- **Activity**:
An exact reproduction of all the data is needed, with no images in it.

- **Records for the exercise**:

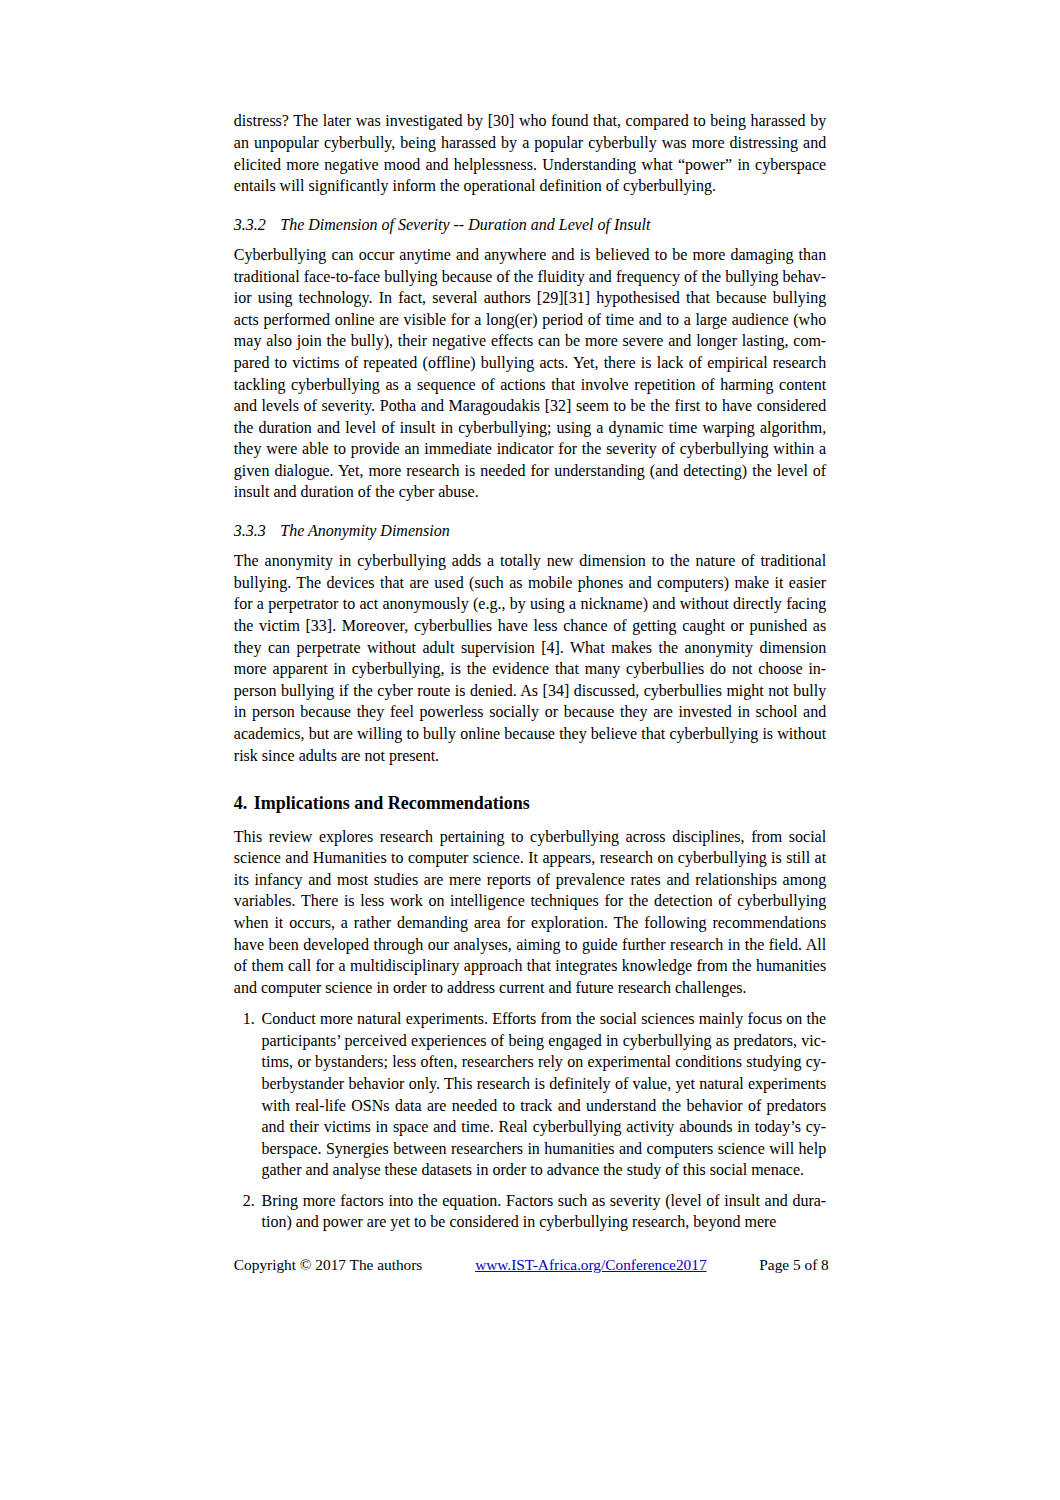distress? The later was investigated by [30] who found that, compared to being harassed by an unpopular cyberbully, being harassed by a popular cyberbully was more distressing and elicited more negative mood and helplessness. Understanding what “power” in cyberspace entails will significantly inform the operational definition of cyberbullying.
3.3.2 The Dimension of Severity -- Duration and Level of Insult
Cyberbullying can occur anytime and anywhere and is believed to be more damaging than traditional face-to-face bullying because of the fluidity and frequency of the bullying behavior using technology. In fact, several authors [29][31] hypothesised that because bullying acts performed online are visible for a long(er) period of time and to a large audience (who may also join the bully), their negative effects can be more severe and longer lasting, compared to victims of repeated (offline) bullying acts. Yet, there is lack of empirical research tackling cyberbullying as a sequence of actions that involve repetition of harming content and levels of severity. Potha and Maragoudakis [32] seem to be the first to have considered the duration and level of insult in cyberbullying; using a dynamic time warping algorithm, they were able to provide an immediate indicator for the severity of cyberbullying within a given dialogue. Yet, more research is needed for understanding (and detecting) the level of insult and duration of the cyber abuse.
3.3.3 The Anonymity Dimension
The anonymity in cyberbullying adds a totally new dimension to the nature of traditional bullying. The devices that are used (such as mobile phones and computers) make it easier for a perpetrator to act anonymously (e.g., by using a nickname) and without directly facing the victim [33]. Moreover, cyberbullies have less chance of getting caught or punished as they can perpetrate without adult supervision [4]. What makes the anonymity dimension more apparent in cyberbullying, is the evidence that many cyberbullies do not choose in-person bullying if the cyber route is denied. As [34] discussed, cyberbullies might not bully in person because they feel powerless socially or because they are invested in school and academics, but are willing to bully online because they believe that cyberbullying is without risk since adults are not present.
4. Implications and Recommendations
This review explores research pertaining to cyberbullying across disciplines, from social science and Humanities to computer science. It appears, research on cyberbullying is still at its infancy and most studies are mere reports of prevalence rates and relationships among variables. There is less work on intelligence techniques for the detection of cyberbullying when it occurs, a rather demanding area for exploration. The following recommendations have been developed through our analyses, aiming to guide further research in the field. All of them call for a multidisciplinary approach that integrates knowledge from the humanities and computer science in order to address current and future research challenges.
Conduct more natural experiments. Efforts from the social sciences mainly focus on the participants’ perceived experiences of being engaged in cyberbullying as predators, victims, or bystanders; less often, researchers rely on experimental conditions studying cyberbystander behavior only. This research is definitely of value, yet natural experiments with real-life OSNs data are needed to track and understand the behavior of predators and their victims in space and time. Real cyberbullying activity abounds in today’s cyberspace. Synergies between researchers in humanities and computers science will help gather and analyse these datasets in order to advance the study of this social menace.
Bring more factors into the equation. Factors such as severity (level of insult and duration) and power are yet to be considered in cyberbullying research, beyond mere
Copyright © 2017 The authors www.IST-Africa.org/Conference2017 Page 5 of 8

- **Response area**:
distress? The later was investigated by [30] who found that, compared to being harassed by an unpopular cyberbully, being harassed by a popular cyberbully was more distressing and elicited more negative mood and helplessness. Understanding what “power” in cyberspace entails will significantly inform the operational definition of cyberbullying.
3.3.2 The Dimension of Severity -- Duration and Level of Insult
Cyberbullying can occur anytime and anywhere and is believed to be more damaging than traditional face-to-face bullying because of the fluidity and frequency of the bullying behavior using technology. In fact, several authors [29][31] hypothesised that because bullying acts performed online are visible for a long(er) period of time and to a large audience (who may also join the bully), their negative effects can be more severe and longer lasting, compared to victims of repeated (offline) bullying acts. Yet, there is lack of empirical research tackling cyberbullying as a sequence of actions that involve repetition of harming content and levels of severity. Potha and Maragoudakis [32] seem to be the first to have considered the duration and level of insult in cyberbullying; using a dynamic time warping algorithm, they were able to provide an immediate indicator for the severity of cyberbullying within a given dialogue. Yet, more research is needed for understanding (and detecting) the level of insult and duration of the cyber abuse.
3.3.3 The Anonymity Dimension
The anonymity in cyberbullying adds a totally new dimension to the nature of traditional bullying. The devices that are used (such as mobile phones and computers) make it easier for a perpetrator to act anonymously (e.g., by using a nickname) and without directly facing the victim [33]. Moreover, cyberbullies have less chance of getting caught or punished as they can perpetrate without adult supervision [4]. What makes the anonymity dimension more apparent in cyberbullying, is the evidence that many cyberbullies do not choose in-person bullying if the cyber route is denied. As [34] discussed, cyberbullies might not bully in person because they feel powerless socially or because they are invested in school and academics, but are willing to bully online because they believe that cyberbullying is without risk since adults are not present.
4. Implications and Recommendations
This review explores research pertaining to cyberbullying across disciplines, from social science and Humanities to computer science. It appears, research on cyberbullying is still at its infancy and most studies are mere reports of prevalence rates and relationships among variables. There is less work on intelligence techniques for the detection of cyberbullying when it occurs, a rather demanding area for exploration. The following recommendations have been developed through our analyses, aiming to guide further research in the field. All of them call for a multidisciplinary approach that integrates knowledge from the humanities and computer science in order to address current and future research challenges.
Conduct more natural experiments. Efforts from the social sciences mainly focus on the participants’ perceived experiences of being engaged in cyberbullying as predators, victims, or bystanders; less often, researchers rely on experimental conditions studying cyberbystander behavior only. This research is definitely of value, yet natural experiments with real-life OSNs data are needed to track and understand the behavior of predators and their victims in space and time. Real cyberbullying activity abounds in today’s cyberspace. Synergies between researchers in humanities and computers science will help gather and analyse these datasets in order to advance the study of this social menace.
Bring more factors into the equation. Factors such as severity (level of insult and duration) and power are yet to be considered in cyberbullying research, beyond mere
Copyright © 2017 The authors www.IST-Africa.org/Conference2017 Page 5 of 8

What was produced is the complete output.